===== Extract provided =====

Early indications of what the next federal government wants to do about schools are beginning to appear. They are not promising.
Until recently the opposition confined itself to boilerplate rhetoric based on speakers’ notes recently disclosed by Crikey. Then Tony Abbott used his budget-in-reply speech to promise that within a decade 40% of year 12 students would be studying a language — when we already speak more languages than just about any society on Earth and use the world’s lingua franca, and therefore have almost no students who want to do languages at school.
Now opposition shadow Christopher Pyne is running hard on “teacher quality”.
In last week’s Lateline and in The Weekend Australian (and no doubt tonight on Q&A if he gets a chance), Pyne argues that reducing class sizes is an expensive waste of money. He quotes the Grattan Institute, a Melbourne-based think tank, to claim that “the evidence overwhelmingly shows that investing in improved teacher effectiveness rather than the number of teachers is the most successful method of improving student learning and creating top performing education systems”.
Pyne is absolutely right about class sizes and about the importance of effective teaching. In theory. It’s when he comes to doing it that Pyne is unconvincing.
Several of Pyne’s fixes have been tried before and haven’t worked. The new ideas come from the Grattan Institute’s recent report Learning from the best, but Pyne’s use of it is selective.
On teacher education, for example, Pyne is merely the latest to point out that it does little to prepare neophytes for the real world of the classroom. He will be no more successful than his many predecessors in trying to improve it. The universities don’t know how to do it well, and don’t want to because that’s not where academic career advancement comes from.
In any event, pre-service teacher education doesn’t count for much. Teaching is one of those jobs that has to be learnt on the job, first through an apprenticeship and then by working with colleagues in the right way in the right kind of school.

===== Record set =====

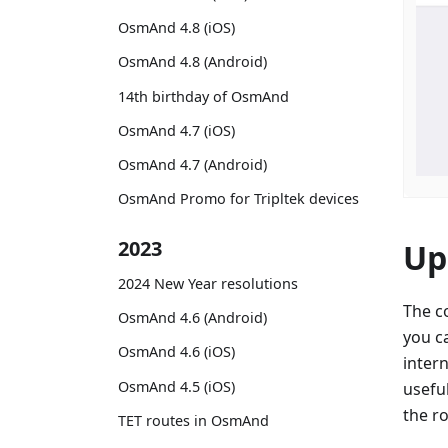
OsmAnd 4.8 (iOS)
OsmAnd 4.8 (Android)
14th birthday of OsmAnd
OsmAnd 4.7 (iOS)
OsmAnd 4.7 (Android)
OsmAnd Promo for Tripltek devices
2023
Up
2024 New Year resolutions
The c
OsmAnd 4.6 (Android)
you c
OsmAnd 4.6 (iOS)
intern
OsmAnd 4.5 (iOS)
usefu
the r
TET routes in OsmAnd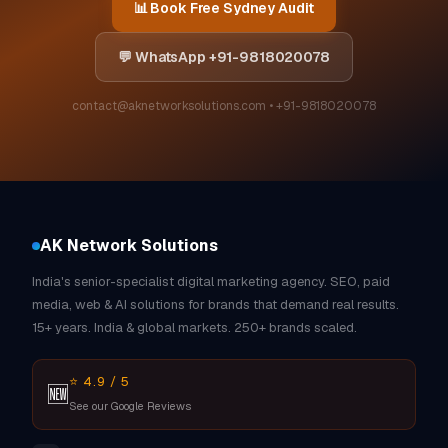
📊 Book Free Sydney Audit
💬 WhatsApp +91-9818020078
contact@aknetworksolutions.com • +91-9818020078
AK Network Solutions
India's senior-specialist digital marketing agency. SEO, paid
media, web & AI solutions for brands that demand real results.
15+ years. India & global markets. 250+ brands scaled.
⭐ 4.9 / 5
🆕
See our Google Reviews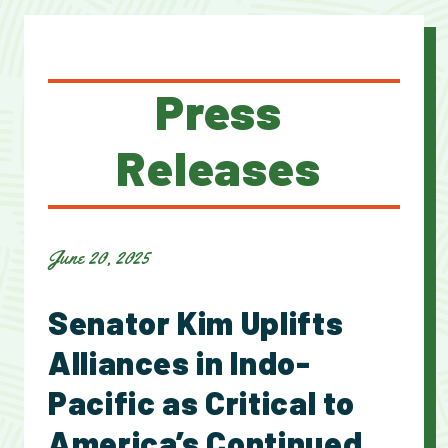
Press
Releases
June 20, 2025
Senator Kim Uplifts
Alliances in Indo-
Pacific as Critical to
America’s Continued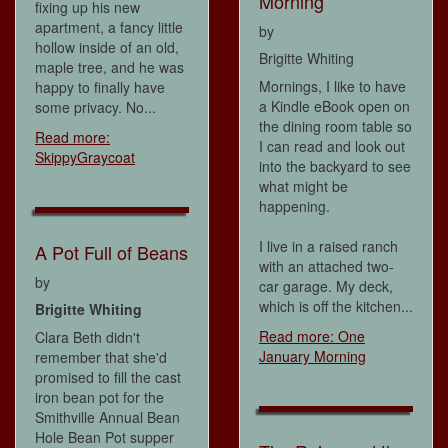
Morning
fixing up his new
apartment, a fancy little
by
hollow inside of an old,
Brigitte Whiting
maple tree, and he was
Mornings, I like to have
happy to finally have
a Kindle eBook open on
some privacy. No...
the dining room table so
Read more:
I can read and look out
SkippyGraycoat
into the backyard to see
what might be
happening.
I live in a raised ranch
A Pot Full of Beans
with an attached two-
by
car garage. My deck,
which is off the kitchen...
Brigitte Whiting
Read more: One
Clara Beth didn't
January Morning
remember that she'd
promised to fill the cast
iron bean pot for the
Smithville Annual Bean
Hole Bean Pot supper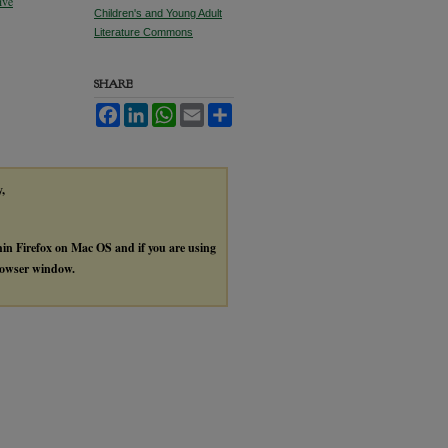
ive
Children's and Young Adult
Literature Commons
SHARE
Facebook
LinkedIn
WhatsApp
Email
Share
y,
thin Firefox on Mac OS and if you are using
browser window.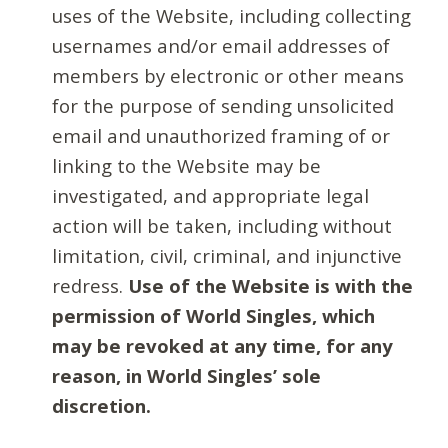
uses of the Website, including collecting
usernames and/or email addresses of
members by electronic or other means
for the purpose of sending unsolicited
email and unauthorized framing of or
linking to the Website may be
investigated, and appropriate legal
action will be taken, including without
limitation, civil, criminal, and injunctive
redress.
Use of the Website is with the
permission of World Singles, which
may be revoked at any time, for any
reason, in World Singles’ sole
discretion.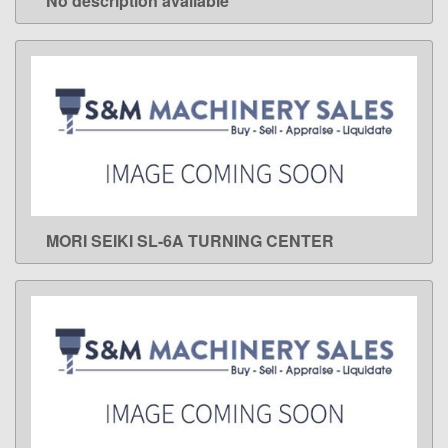
No description available
LEARN MORE
MORI SEIKI SL-6A TURNING CENTER
LEARN MORE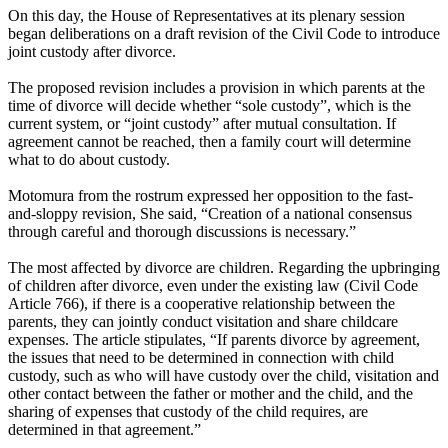
On this day, the House of Representatives at its plenary session
began deliberations on a draft revision of the Civil Code to introduce
joint custody after divorce.
The proposed revision includes a provision in which parents at the
time of divorce will decide whether “sole custody”, which is the
current system, or “joint custody” after mutual consultation. If
agreement cannot be reached, then a family court will determine
what to do about custody.
Motomura from the rostrum expressed her opposition to the fast-
and-sloppy revision, She said, “Creation of a national consensus
through careful and thorough discussions is necessary.”
The most affected by divorce are children. Regarding the upbringing
of children after divorce, even under the existing law (Civil Code
Article 766), if there is a cooperative relationship between the
parents, they can jointly conduct visitation and share childcare
expenses. The article stipulates, “If parents divorce by agreement,
the issues that need to be determined in connection with child
custody, such as who will have custody over the child, visitation and
other contact between the father or mother and the child, and the
sharing of expenses that custody of the child requires, are
determined in that agreement.”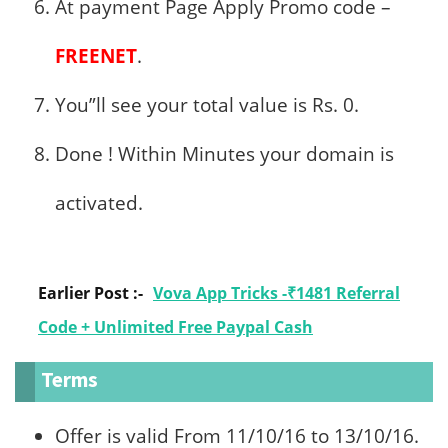
At payment Page Apply Promo code –
FREENET
.
You”ll see your total value is Rs. 0.
Done ! Within Minutes your domain is
activated.
Earlier Post :-
Vova App Tricks -₹1481 Referral
Code + Unlimited Free Paypal Cash
Terms
Offer is valid From 11/10/16 to 13/10/16.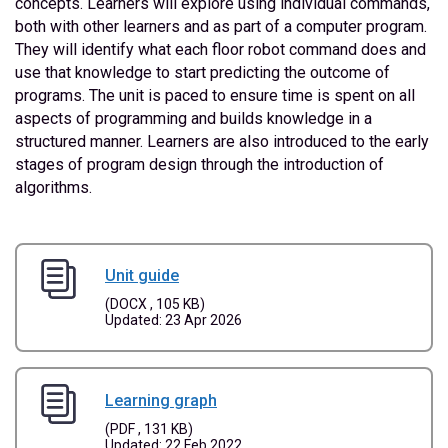
concepts. Learners will explore using individual commands,
both with other learners and as part of a computer program.
They will identify what each floor robot command does and
use that knowledge to start predicting the outcome of
programs. The unit is paced to ensure time is spent on all
aspects of programming and builds knowledge in a
structured manner. Learners are also introduced to the early
stages of program design through the introduction of
algorithms.
Unit guide
(DOCX , 105 KB)
Updated: 23 Apr 2026
Learning graph
(PDF , 131 KB)
Updated: 22 Feb 2022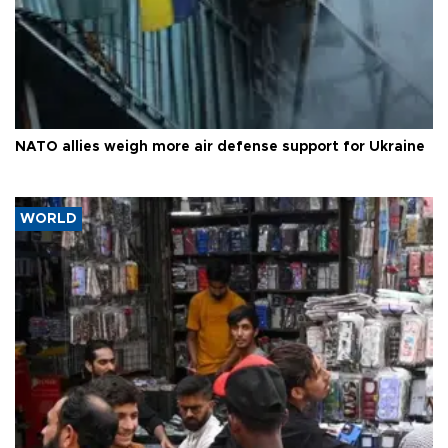
NATO allies weigh more air defense support for Ukraine
WORLD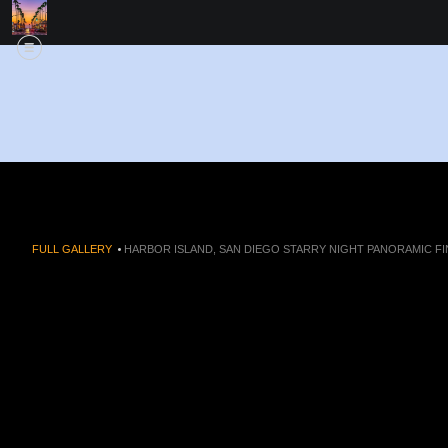
FULL GALLERY
>
HARBOR ISLAND, SAN DIEGO STARRY NIGHT PANORAMIC FI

=====

Job -
According to the commentary on the opposition's school policy, what did Tony Abbott promise in his budget-in-reply speech? Answer from the commentary alone.

Response to the exercise -
He promised that within a decade 40% of year 12 students would be studying a language.